O PDT escolheu o dia 25 de julho para oficializar a candidatura de Requião Filho ao Governo do Paraná. A coincidência não passa despercebida: na mesma data, o PSD realizará sua convenção estadual para homologar a candidatura do deputado federal Sandro Alex, escolhido pelo governador Ratinho Junior para dar continuidade ao projeto político iniciado em 2019.
Embora as convenções sejam atos partidários previstos no calendário eleitoral, elas acabam simbolizando o início oficial de duas estratégias bastante distintas. De um lado, Requião Filho buscará apresentar o PDT como alternativa ao grupo que governa o Estado. Do outro, Sandro Alex será lançado como o candidato da continuidade de uma gestão que chega ao fim com elevados índices de aprovação e uma ampla base de apoio político.

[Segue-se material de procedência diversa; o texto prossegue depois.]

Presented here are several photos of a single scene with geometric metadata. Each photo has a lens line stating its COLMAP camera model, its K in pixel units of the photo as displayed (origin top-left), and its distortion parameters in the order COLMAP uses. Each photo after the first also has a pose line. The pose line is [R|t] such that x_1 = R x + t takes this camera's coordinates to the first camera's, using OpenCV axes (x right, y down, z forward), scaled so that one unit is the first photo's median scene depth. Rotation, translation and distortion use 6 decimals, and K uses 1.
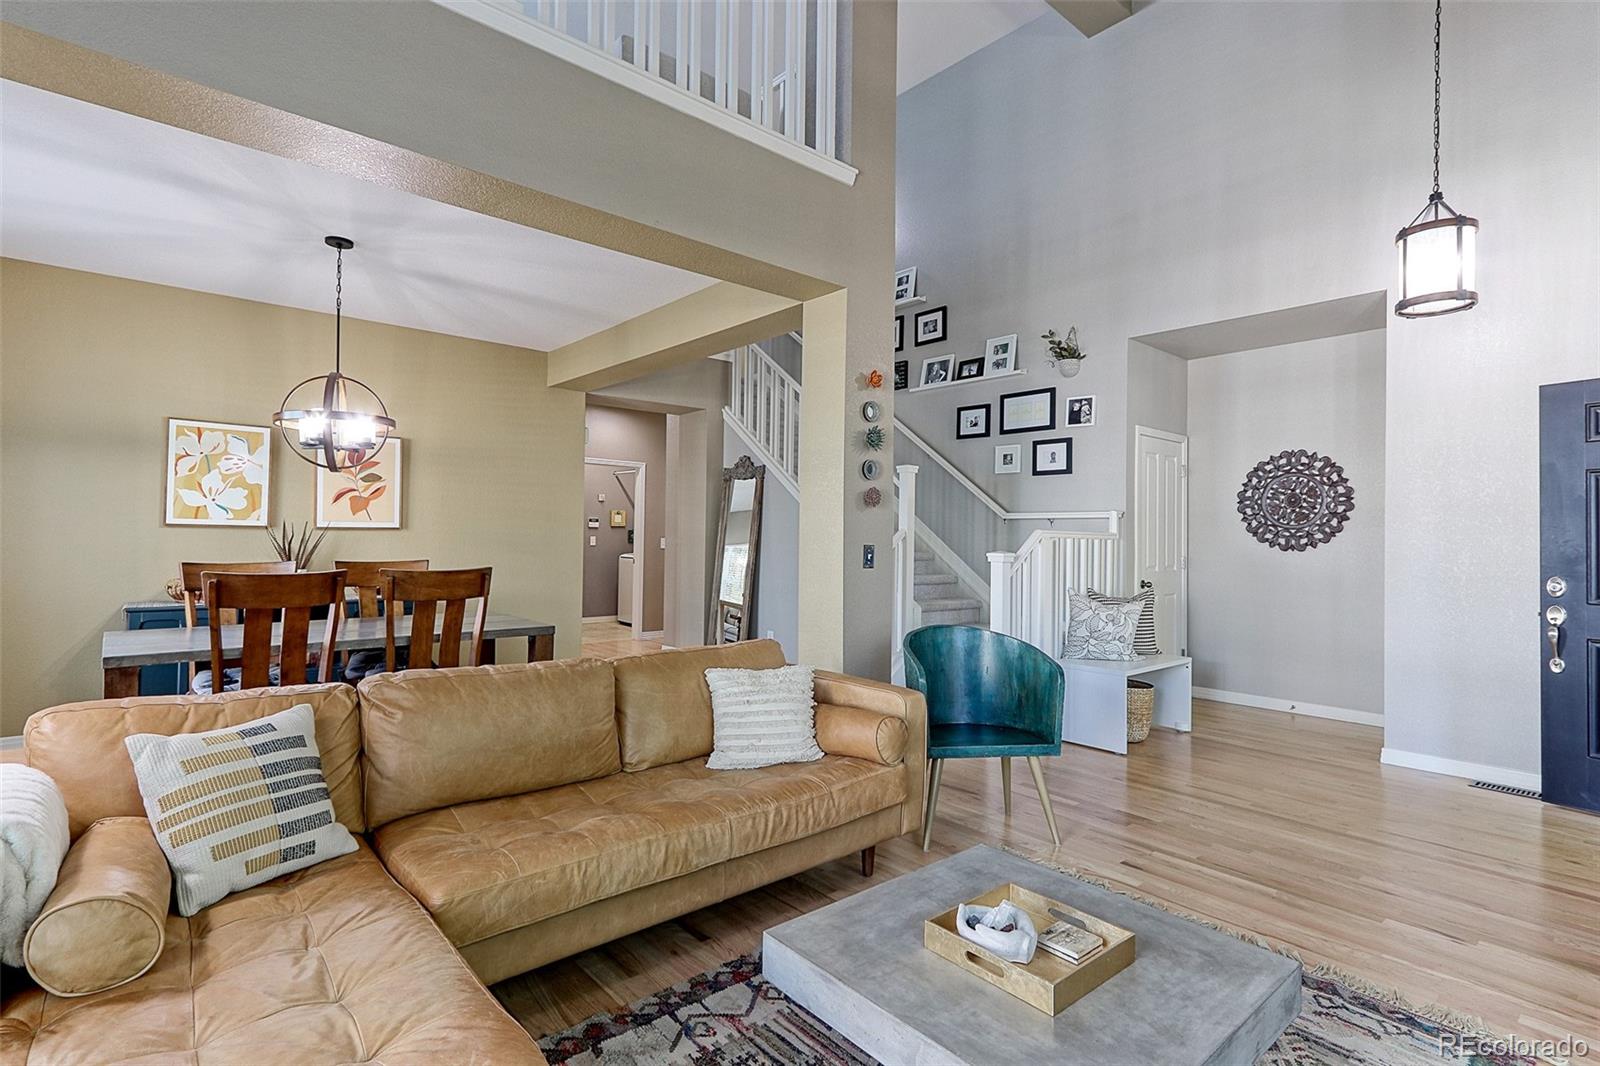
lens RADIAL K [[771.1, 0, 798.2], [0, 771.1, 532.2], [0, 0, 1]] dist [0.000208, 0.001139]
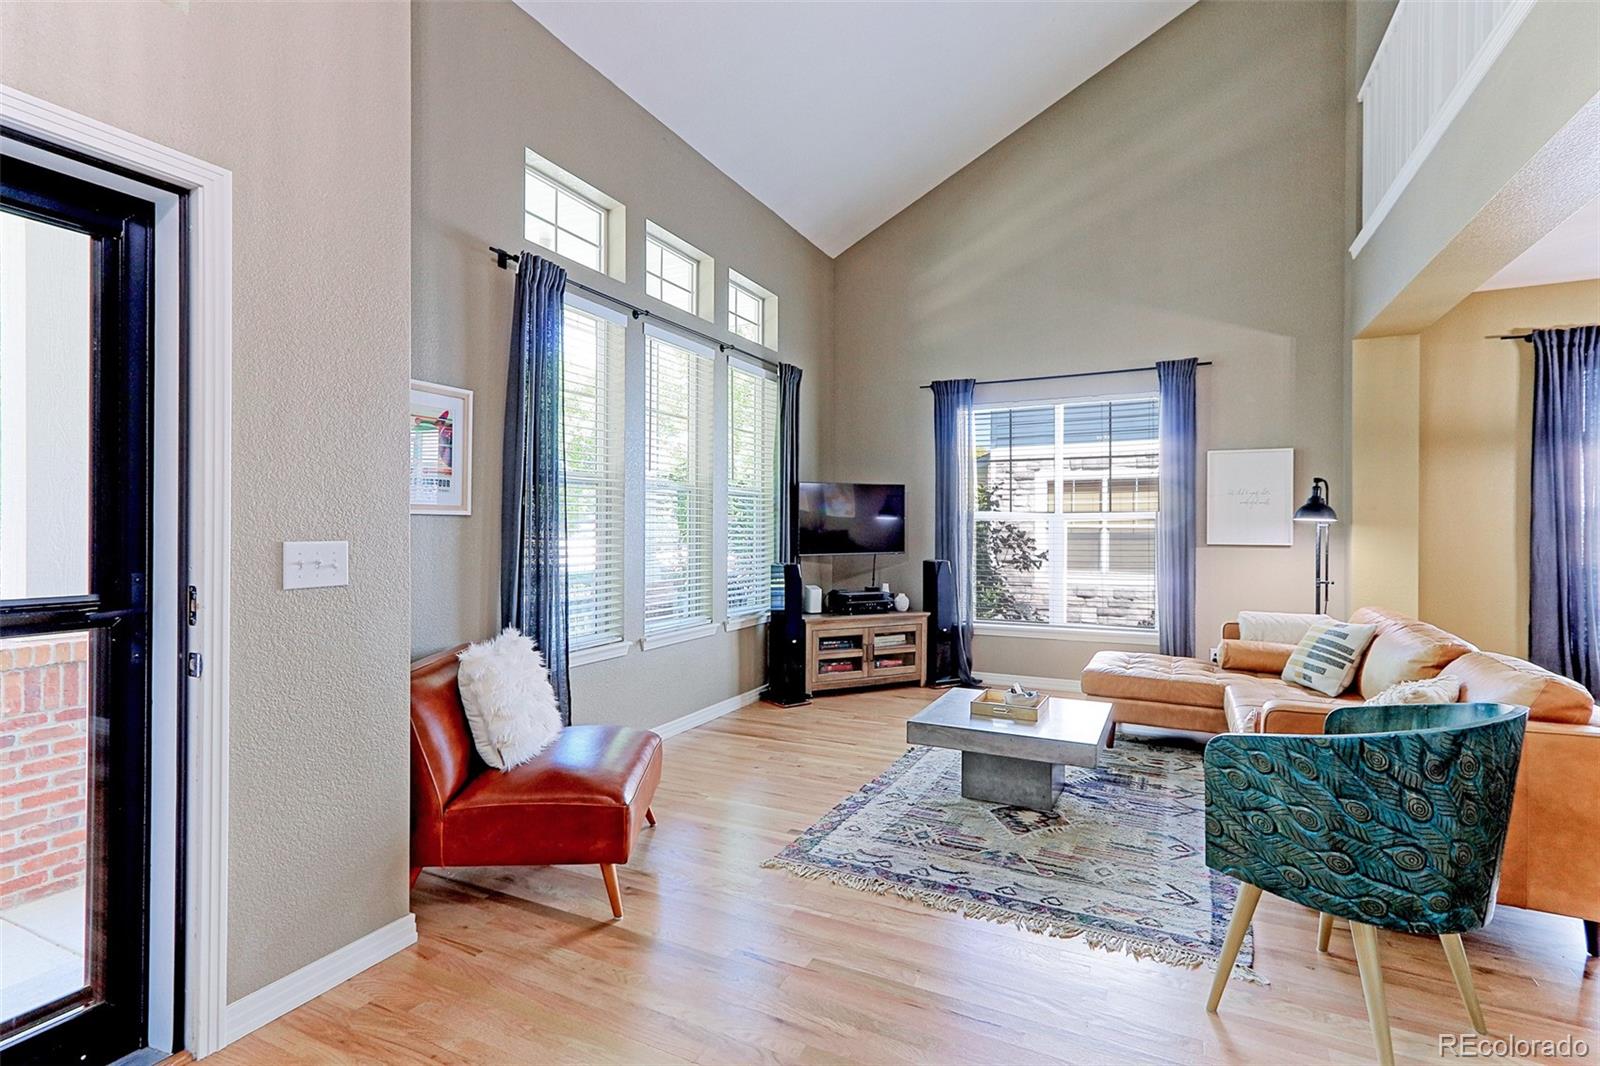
lens RADIAL K [[771.1, 0, 798.8], [0, 771.1, 528.4], [0, 0, 1]] dist [0.000208, 0.001139]
pose [[-0.919649, -0.011008, -0.392586, 1.434142], [-0.007550, 0.999918, -0.010352, 0.028225], [0.392668, -0.006556, -0.919657, 2.310226]]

Para Requião Filho, contudo, o desafio começa antes mesmo do primeiro dia de campanha. Os levantamentos eleitorais divulgados ao longo dos últimos meses mostram que seu nome figura entre os mais conhecidos do eleitorado, mas também entre aqueles que registram os maiores índices de rejeição. Em eleições majoritárias, esse costuma ser um dos indicadores mais difíceis de reverter, porque exige não apenas conquistar novos eleitores, mas convencer parte daqueles que já demonstram resistência à candidatura.

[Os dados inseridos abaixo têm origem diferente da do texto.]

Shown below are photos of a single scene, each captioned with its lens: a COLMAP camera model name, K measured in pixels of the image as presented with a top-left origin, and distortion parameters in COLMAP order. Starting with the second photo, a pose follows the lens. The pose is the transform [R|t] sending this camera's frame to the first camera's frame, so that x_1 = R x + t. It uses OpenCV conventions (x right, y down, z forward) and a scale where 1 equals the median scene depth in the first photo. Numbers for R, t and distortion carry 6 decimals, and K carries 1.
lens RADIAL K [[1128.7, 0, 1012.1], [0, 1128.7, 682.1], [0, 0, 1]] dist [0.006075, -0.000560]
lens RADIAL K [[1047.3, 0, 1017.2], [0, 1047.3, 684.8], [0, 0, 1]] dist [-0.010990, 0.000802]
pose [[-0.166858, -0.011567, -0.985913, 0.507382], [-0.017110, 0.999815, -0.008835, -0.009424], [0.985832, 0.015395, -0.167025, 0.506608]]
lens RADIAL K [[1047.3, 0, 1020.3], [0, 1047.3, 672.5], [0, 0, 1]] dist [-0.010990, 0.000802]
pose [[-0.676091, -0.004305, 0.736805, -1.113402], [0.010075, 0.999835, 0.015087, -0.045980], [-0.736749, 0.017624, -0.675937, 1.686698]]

A coincidência das datas também reforça um contraste político importante. Enquanto o PDT inicia uma campanha que terá de reduzir a rejeição e ampliar seu espaço eleitoral, o PSD aposta na força política do governador Ratinho Junior para impulsionar Sandro Alex. A estratégia governista é clara: transformar a elevada aprovação da atual administração em um ativo eleitoral para o candidato da situação, associando sua imagem aos resultados obtidos pelo governo nos últimos sete anos.

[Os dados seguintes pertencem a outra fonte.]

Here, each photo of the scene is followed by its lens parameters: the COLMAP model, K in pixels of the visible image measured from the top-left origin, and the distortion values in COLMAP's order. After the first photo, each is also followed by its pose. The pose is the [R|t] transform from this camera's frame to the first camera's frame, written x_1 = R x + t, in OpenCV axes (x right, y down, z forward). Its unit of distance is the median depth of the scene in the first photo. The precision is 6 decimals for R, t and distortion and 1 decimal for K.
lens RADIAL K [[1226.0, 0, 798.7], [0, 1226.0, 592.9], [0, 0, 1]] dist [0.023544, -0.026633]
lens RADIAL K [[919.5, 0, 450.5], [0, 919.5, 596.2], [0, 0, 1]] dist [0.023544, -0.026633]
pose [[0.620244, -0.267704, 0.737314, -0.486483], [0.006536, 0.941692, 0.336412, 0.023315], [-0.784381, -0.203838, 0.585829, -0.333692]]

Esse cenário torna a missão de Requião Filho ainda mais complexa. Além de enfrentar adversários competitivos, ele precisará convencer o eleitor de que representa uma alternativa mais atraente do que a continuidade de um governo amplamente aprovado. Em campanhas estaduais, o desempenho do governante costuma influenciar diretamente a sucessão, especialmente quando ele participa ativamente da escolha e da promoção de seu sucessor.
A convenção do dia 25 de julho, portanto, será mais do que uma formalidade partidária. Ela marcará o início de uma disputa entre dois projetos distintos: de um lado, a tentativa do PDT de reposicionar um nome tradicional da política paranaense; de outro, a aposta do PSD em manter no Palácio Iguaçu um grupo político que chega à eleição respaldado por uma gestão bem avaliada e por uma estrutura partidária consolidada. O desafio de Requião Filho será demonstrar que há espaço para romper essa lógica. Os números das pesquisas, até aqui, indicam que essa será sua tarefa mais difícil.